The many suppliers and charities that have been left out of pocket over the years by the fundraiser Chris Stoddard will be gratified by the news that he has been disqualified from being a company director for the next nine and a half years.
Rather than contest a court case brought against him by the Insolvency Service, Stoddard last week accepted the disqualification as a consequence of irregularities in his string of fundraising companies that have either been dissolved or gone into liquidation.
He also admitted breaching charity law by failing to provide adequate information in fundraising materials, allowing one of his companies to keep more than £125,000 of donations to charity and breaching his fiduciary duty in his accounting methods.
This won’t mean that printers and other creditors will finally be paid or that charities will receive all the donations due to them, but it makes it less likely that others will fall into his or similar traps. The Insolvency Service deserves full credit for finally putting a halt to his activities.
Stoddard’s methods, analysed by Third Sector in 2015, were based on a cynical attitude to charities, ruthless exploitation of donors and questionable business methods. They centred on the so-called "payment from proceeds" system that originated in the US and relied heavily on the large databases Stoddard had built up since the 1990s.
Small or fledgling charities were asked to pay nothing up front, and once they signed up Stoddard would produce slick, tear-jerking copy about their causes, ranging from starving children to suffering donkeys and medical research.
Hundreds of thousands of direct-mail appeals were then sent to potential donors on Stoddard’s databases, which he also rented out using advertising tags such as "mainly female, 65-plus".
When money came in, the charity would receive nothing, unless it could claim the Gift Aid, until the company’s expenses had been paid and its profit taken, which could take years.
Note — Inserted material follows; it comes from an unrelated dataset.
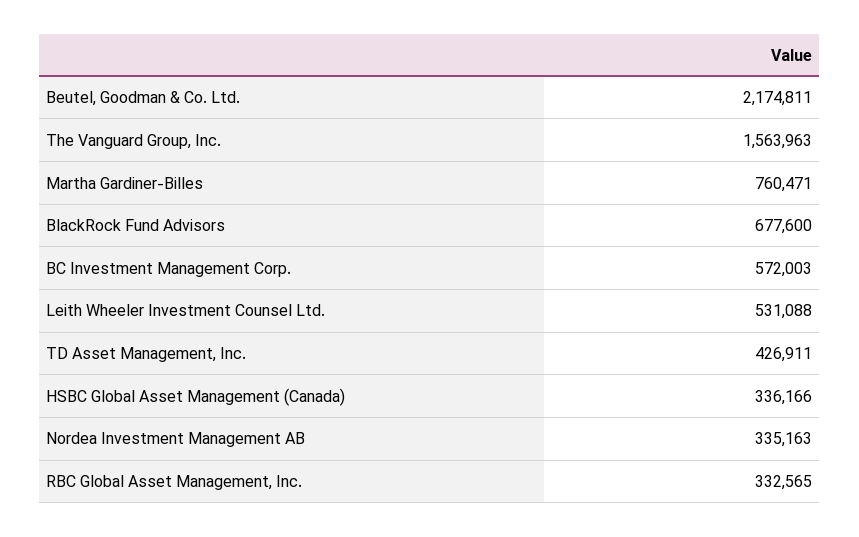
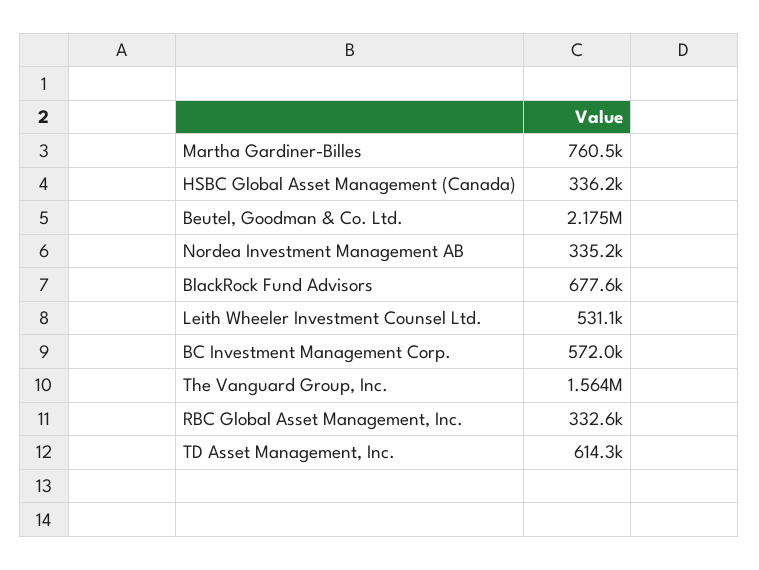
TD Asset Management, Inc.: 426911 -> 614300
Some small charities were happy because no income was replaced by some income with nil expense; over time, however, some of the clients realised they were getting a poor deal and began to complain.
When fundraising became more difficult in recent years and Stoddard’s companies got into serious difficulties, he performed a number of so-called "phoenix" operations – going out of business, leaving suppliers unpaid, and using a fresh company to take over the assets of the previous one and carry on much as before. The dubious inter-company transactions involved in these operations led to his eventual downfall.
Two aspects of the story stand out. The first is the echo of the Olive Cooke case, which led to a scandal about high-volume direct-mail fundraising, a tightening of the law and the creation of the new, more rigorous Fundraising Regulator. Stoddard’s operations contributed to the unscrupulous bombarding of potential donors, many of them vulnerable or elderly, that brought fundraising into serious disrepute.
The second is Stoddard’s disregard of the law, which requires that potential donors are properly informed in appeals about how their donations will be used. The message in his mailshots implied that up to 65 pence would go to cover expenses, but the low response rate to such mailshots meant that, in practice, the entirety of many donations was used to cover expenses. A former colleague of Stoddard complained to the Advertising Standards Authority in 2010 that the message was misleading, but the ASA did not uphold the complaint. Stoddard’s admission last week that he was indeed in breach of the law in this respect makes that decision now seem particularly unfortunate.
Stoddard is approaching 70 years of age, so it seems unlikely that he will return to the fundraising scene once his disqualification as a company director has expired. Many people in the fundraising world have been uneasy about his methods for years, and it has taken too long to bring him to book. But he has now, in effect, departed, and that gives a small but significant boost to the continuing project to improve the practice of fundraising and restore its reputation.